§ **Exercise**
Reproduce each of the following lines verbatim, in the same order, without changing, adding, or leaving out anything.

§ **Material provided**
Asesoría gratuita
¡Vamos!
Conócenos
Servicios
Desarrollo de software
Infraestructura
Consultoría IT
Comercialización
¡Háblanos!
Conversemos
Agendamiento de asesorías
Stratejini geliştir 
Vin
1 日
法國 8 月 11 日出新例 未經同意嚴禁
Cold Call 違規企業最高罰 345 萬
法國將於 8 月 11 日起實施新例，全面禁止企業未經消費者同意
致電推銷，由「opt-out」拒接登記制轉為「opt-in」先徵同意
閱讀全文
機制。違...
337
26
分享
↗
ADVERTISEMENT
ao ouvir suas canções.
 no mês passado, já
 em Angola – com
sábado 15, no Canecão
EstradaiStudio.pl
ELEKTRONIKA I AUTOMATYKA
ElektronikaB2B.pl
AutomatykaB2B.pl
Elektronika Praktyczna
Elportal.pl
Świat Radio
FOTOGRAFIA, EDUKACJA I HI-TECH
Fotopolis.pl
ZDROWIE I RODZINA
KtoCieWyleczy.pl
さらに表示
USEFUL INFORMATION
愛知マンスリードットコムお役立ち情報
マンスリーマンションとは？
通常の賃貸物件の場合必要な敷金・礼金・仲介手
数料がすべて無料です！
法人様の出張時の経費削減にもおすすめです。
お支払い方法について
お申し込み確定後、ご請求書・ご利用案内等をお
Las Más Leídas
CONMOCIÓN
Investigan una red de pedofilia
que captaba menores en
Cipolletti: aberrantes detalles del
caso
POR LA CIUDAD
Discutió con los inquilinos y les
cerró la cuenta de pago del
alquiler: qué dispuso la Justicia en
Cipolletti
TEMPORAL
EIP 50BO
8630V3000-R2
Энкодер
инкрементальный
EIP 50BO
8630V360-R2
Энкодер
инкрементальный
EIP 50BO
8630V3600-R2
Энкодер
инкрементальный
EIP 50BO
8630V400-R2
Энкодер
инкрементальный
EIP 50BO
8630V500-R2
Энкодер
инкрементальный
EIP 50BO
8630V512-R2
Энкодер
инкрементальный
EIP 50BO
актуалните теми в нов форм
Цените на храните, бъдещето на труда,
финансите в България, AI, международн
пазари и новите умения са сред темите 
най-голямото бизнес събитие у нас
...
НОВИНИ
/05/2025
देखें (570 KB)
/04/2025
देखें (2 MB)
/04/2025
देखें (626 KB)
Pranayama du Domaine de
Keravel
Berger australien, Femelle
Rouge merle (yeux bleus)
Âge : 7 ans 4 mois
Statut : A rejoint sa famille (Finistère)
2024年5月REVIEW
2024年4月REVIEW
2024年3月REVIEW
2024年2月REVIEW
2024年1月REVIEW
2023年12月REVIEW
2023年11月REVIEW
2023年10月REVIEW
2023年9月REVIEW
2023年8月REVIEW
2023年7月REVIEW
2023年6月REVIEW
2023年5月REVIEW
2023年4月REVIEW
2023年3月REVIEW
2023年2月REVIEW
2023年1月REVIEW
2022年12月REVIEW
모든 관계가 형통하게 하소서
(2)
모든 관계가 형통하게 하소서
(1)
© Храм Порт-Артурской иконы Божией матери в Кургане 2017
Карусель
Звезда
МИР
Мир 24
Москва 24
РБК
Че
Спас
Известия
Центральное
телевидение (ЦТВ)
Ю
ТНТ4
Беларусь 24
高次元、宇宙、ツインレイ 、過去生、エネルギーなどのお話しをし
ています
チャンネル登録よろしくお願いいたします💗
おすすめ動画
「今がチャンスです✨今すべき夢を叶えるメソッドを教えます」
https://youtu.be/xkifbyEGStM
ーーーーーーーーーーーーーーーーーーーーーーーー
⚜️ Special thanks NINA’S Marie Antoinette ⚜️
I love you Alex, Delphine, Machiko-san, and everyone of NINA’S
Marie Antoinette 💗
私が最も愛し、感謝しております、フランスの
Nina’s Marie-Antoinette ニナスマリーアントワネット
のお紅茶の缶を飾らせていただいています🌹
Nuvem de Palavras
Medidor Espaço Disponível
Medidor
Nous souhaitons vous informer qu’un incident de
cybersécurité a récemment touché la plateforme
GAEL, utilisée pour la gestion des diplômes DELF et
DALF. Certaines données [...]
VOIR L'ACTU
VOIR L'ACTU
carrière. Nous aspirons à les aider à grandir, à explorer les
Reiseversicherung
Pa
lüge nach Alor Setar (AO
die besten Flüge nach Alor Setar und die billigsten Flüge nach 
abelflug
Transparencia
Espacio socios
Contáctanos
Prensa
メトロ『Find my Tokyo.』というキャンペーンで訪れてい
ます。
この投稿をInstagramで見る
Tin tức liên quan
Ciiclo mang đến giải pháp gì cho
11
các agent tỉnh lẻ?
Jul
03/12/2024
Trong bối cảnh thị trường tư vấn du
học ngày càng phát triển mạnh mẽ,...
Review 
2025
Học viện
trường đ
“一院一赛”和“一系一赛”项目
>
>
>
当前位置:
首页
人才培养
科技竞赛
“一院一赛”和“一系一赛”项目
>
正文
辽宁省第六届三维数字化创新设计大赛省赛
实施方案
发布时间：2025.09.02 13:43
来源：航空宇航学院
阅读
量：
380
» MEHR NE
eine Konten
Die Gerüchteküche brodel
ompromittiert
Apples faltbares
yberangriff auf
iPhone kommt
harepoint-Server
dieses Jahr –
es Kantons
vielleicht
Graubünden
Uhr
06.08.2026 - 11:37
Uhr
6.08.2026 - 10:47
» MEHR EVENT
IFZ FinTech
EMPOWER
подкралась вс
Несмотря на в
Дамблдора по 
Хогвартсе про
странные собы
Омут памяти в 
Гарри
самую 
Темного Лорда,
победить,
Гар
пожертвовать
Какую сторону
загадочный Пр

§ **Answer space**
Asesoría gratuita
¡Vamos!
Conócenos
Servicios
Desarrollo de software
Infraestructura
Consultoría IT
Comercialización
¡Háblanos!
Conversemos
Agendamiento de asesorías
Stratejini geliştir 
Vin
1 日
法國 8 月 11 日出新例 未經同意嚴禁
Cold Call 違規企業最高罰 345 萬
法國將於 8 月 11 日起實施新例，全面禁止企業未經消費者同意
致電推銷，由「opt-out」拒接登記制轉為「opt-in」先徵同意
閱讀全文
機制。違...
337
26
分享
↗
ADVERTISEMENT
ao ouvir suas canções.
 no mês passado, já
 em Angola – com
sábado 15, no Canecão
EstradaiStudio.pl
ELEKTRONIKA I AUTOMATYKA
ElektronikaB2B.pl
AutomatykaB2B.pl
Elektronika Praktyczna
Elportal.pl
Świat Radio
FOTOGRAFIA, EDUKACJA I HI-TECH
Fotopolis.pl
ZDROWIE I RODZINA
KtoCieWyleczy.pl
さらに表示
USEFUL INFORMATION
愛知マンスリードットコムお役立ち情報
マンスリーマンションとは？
通常の賃貸物件の場合必要な敷金・礼金・仲介手
数料がすべて無料です！
法人様の出張時の経費削減にもおすすめです。
お支払い方法について
お申し込み確定後、ご請求書・ご利用案内等をお
Las Más Leídas
CONMOCIÓN
Investigan una red de pedofilia
que captaba menores en
Cipolletti: aberrantes detalles del
caso
POR LA CIUDAD
Discutió con los inquilinos y les
cerró la cuenta de pago del
alquiler: qué dispuso la Justicia en
Cipolletti
TEMPORAL
EIP 50BO
8630V3000-R2
Энкодер
инкрементальный
EIP 50BO
8630V360-R2
Энкодер
инкрементальный
EIP 50BO
8630V3600-R2
Энкодер
инкрементальный
EIP 50BO
8630V400-R2
Энкодер
инкрементальный
EIP 50BO
8630V500-R2
Энкодер
инкрементальный
EIP 50BO
8630V512-R2
Энкодер
инкрементальный
EIP 50BO
актуалните теми в нов форм
Цените на храните, бъдещето на труда,
финансите в България, AI, международн
пазари и новите умения са сред темите 
най-голямото бизнес събитие у нас
...
НОВИНИ
/05/2025
देखें (570 KB)
/04/2025
देखें (2 MB)
/04/2025
देखें (626 KB)
Pranayama du Domaine de
Keravel
Berger australien, Femelle
Rouge merle (yeux bleus)
Âge : 7 ans 4 mois
Statut : A rejoint sa famille (Finistère)
2024年5月REVIEW
2024年4月REVIEW
2024年3月REVIEW
2024年2月REVIEW
2024年1月REVIEW
2023年12月REVIEW
2023年11月REVIEW
2023年10月REVIEW
2023年9月REVIEW
2023年8月REVIEW
2023年7月REVIEW
2023年6月REVIEW
2023年5月REVIEW
2023年4月REVIEW
2023年3月REVIEW
2023年2月REVIEW
2023年1月REVIEW
2022年12月REVIEW
모든 관계가 형통하게 하소서
(2)
모든 관계가 형통하게 하소서
(1)
© Храм Порт-Артурской иконы Божией матери в Кургане 2017
Карусель
Звезда
МИР
Мир 24
Москва 24
РБК
Че
Спас
Известия
Центральное
телевидение (ЦТВ)
Ю
ТНТ4
Беларусь 24
高次元、宇宙、ツインレイ 、過去生、エネルギーなどのお話しをし
ています
チャンネル登録よろしくお願いいたします💗
おすすめ動画
「今がチャンスです✨今すべき夢を叶えるメソッドを教えます」
https://youtu.be/xkifbyEGStM
ーーーーーーーーーーーーーーーーーーーーーーーー
⚜️ Special thanks NINA’S Marie Antoinette ⚜️
I love you Alex, Delphine, Machiko-san, and everyone of NINA’S
Marie Antoinette 💗
私が最も愛し、感謝しております、フランスの
Nina’s Marie-Antoinette ニナスマリーアントワネット
のお紅茶の缶を飾らせていただいています🌹
Nuvem de Palavras
Medidor Espaço Disponível
Medidor
Nous souhaitons vous informer qu’un incident de
cybersécurité a récemment touché la plateforme
GAEL, utilisée pour la gestion des diplômes DELF et
DALF. Certaines données [...]
VOIR L'ACTU
VOIR L'ACTU
carrière. Nous aspirons à les aider à grandir, à explorer les
Reiseversicherung
Pa
lüge nach Alor Setar (AO
die besten Flüge nach Alor Setar und die billigsten Flüge nach 
abelflug
Transparencia
Espacio socios
Contáctanos
Prensa
メトロ『Find my Tokyo.』というキャンペーンで訪れてい
ます。
この投稿をInstagramで見る
Tin tức liên quan
Ciiclo mang đến giải pháp gì cho
11
các agent tỉnh lẻ?
Jul
03/12/2024
Trong bối cảnh thị trường tư vấn du
học ngày càng phát triển mạnh mẽ,...
Review 
2025
Học viện
trường đ
“一院一赛”和“一系一赛”项目
>
>
>
当前位置:
首页
人才培养
科技竞赛
“一院一赛”和“一系一赛”项目
>
正文
辽宁省第六届三维数字化创新设计大赛省赛
实施方案
发布时间：2025.09.02 13:43
来源：航空宇航学院
阅读
量：
380
» MEHR NE
eine Konten
Die Gerüchteküche brodel
ompromittiert
Apples faltbares
yberangriff auf
iPhone kommt
harepoint-Server
dieses Jahr –
es Kantons
vielleicht
Graubünden
Uhr
06.08.2026 - 11:37
Uhr
6.08.2026 - 10:47
» MEHR EVENT
IFZ FinTech
EMPOWER
подкралась вс
Несмотря на в
Дамблдора по 
Хогвартсе про
странные собы
Омут памяти в 
Гарри
самую 
Темного Лорда,
победить,
Гар
пожертвовать
Какую сторону
загадочный Пр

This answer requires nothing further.